An 80-year-old church deacon was removed from the Smith Haven Mall yesterday in a wheelchair and arrested by police for refusing to remove a T-shirt protesting the Iraq War.Police said that Don Zirkel, of Bethpage, was disturbing shoppers at the Lake Grove mall with his T-shirt, which had what they described as “graphic anti-war images.” Zirkel, a deacon at Our Lady of the Miraculous Medal in Wyandanch, said his shirt had the death tolls of American military personnel and Iraqis – 4,000 and 1 million – and the words “Dead” and “Enough.” The shirt also has three blotches resembling blood splatters.
Police said in a release last night that Zirkel was handing out anti-war pamphlets to mallgoers and that mall security told him to stop and turn his shirt inside out. Zirkel refused to turn his shirt inside out and wouldn’t leave, police said. Security placed him on “civilian arrest” and called police. When police arrived, Zirkel passively resisted attempts to bring him to a police car, the release said.
But Zirkel said he was sitting in the food court drinking coffee with his wife Marie, 77, and several others when police and mall security officers approached and demanded they remove their anti-war T-shirts.
The others complied, but Zirkel said he refused, and when he wouldn’t stand up to be removed and arrested, authorities brought over a wheelchair. “They forcibly picked me up and put me in the wheelchair,” said Zirkel, a deacon at one of the poorest Catholic parishes on Long Island, where a devastating fire recently destroyed the rectory and storage areas.

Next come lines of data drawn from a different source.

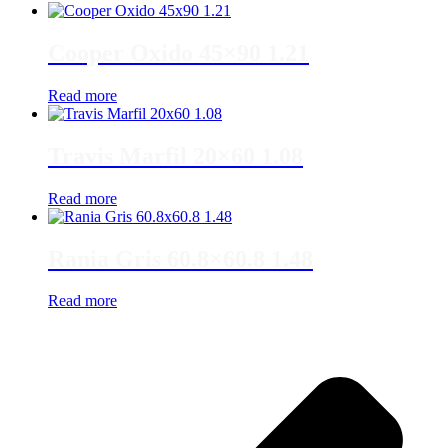
Cooper Oxido 45×90 1.21
Read more
Travis Marfil 20×60 1.08
Read more
Rania Gris 60.8×60.8 1.48
Read more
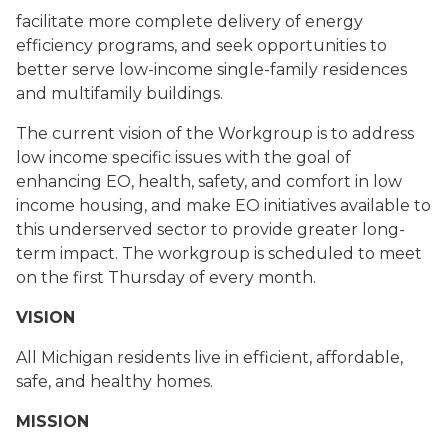
facilitate more complete delivery of energy
efficiency programs, and seek opportunities to
better serve low-income single-family residences
and multifamily buildings.
The current vision of the Workgroup is to address
low income specific issues with the goal of
enhancing EO, health, safety, and comfort in low
income housing, and make EO initiatives available to
this underserved sector to provide greater long-
term impact. The workgroup is scheduled to meet
on the first Thursday of every month.
VISION
All Michigan residents live in efficient, affordable,
safe, and healthy homes.
MISSION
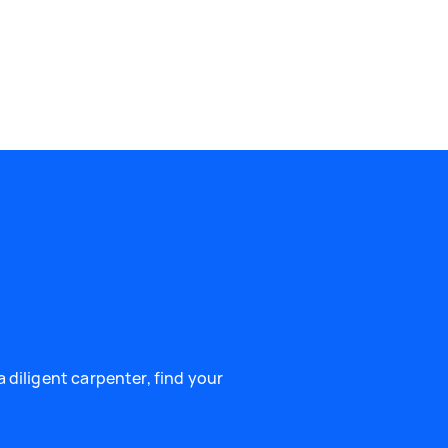
 diligent carpenter, find your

Zirkel was charged with criminal trespassing and resisting arrest. He was released on bail. A spokeswoman for mall owner Simon Property Group did not immediately return calls seeking comment.

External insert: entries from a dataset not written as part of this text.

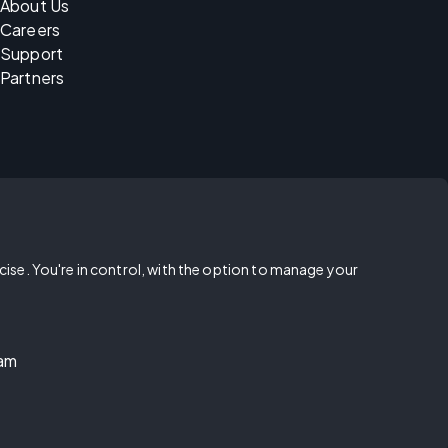
About Us
Careers
Support
Partners
rcise. You're in control, with the option to manage your
ram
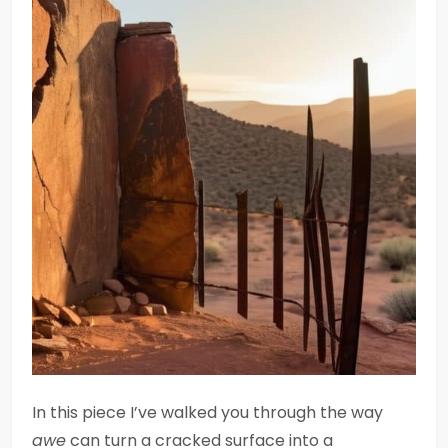
In this piece I’ve walked you through the way
awe
can turn a cracked surface into a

Generally speaking, a mall has the right to control what happens on its property, said John McEntee, a Uniondale commercial litigation lawyer.
Activists with dueling opinions had gathered to support and oppose America’s five-year campaign.

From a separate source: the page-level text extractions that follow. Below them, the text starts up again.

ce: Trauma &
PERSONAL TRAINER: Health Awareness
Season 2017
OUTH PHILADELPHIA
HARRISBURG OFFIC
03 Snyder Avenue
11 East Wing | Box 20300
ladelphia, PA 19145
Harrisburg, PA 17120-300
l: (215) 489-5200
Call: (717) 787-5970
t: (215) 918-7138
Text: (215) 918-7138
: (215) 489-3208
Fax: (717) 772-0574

As Zirkel was being wheeled to the police car, the crowd chanted “We shall not be moved!” Moments later, they moved; police and mall security had ordered them off the property. Many joined a larger anti-war crowd assembled by the mall’s entrance, off mall property, on Veterans Memorial Highway.
They were complemented nearby by protesters saying the Iraq war is vital for security.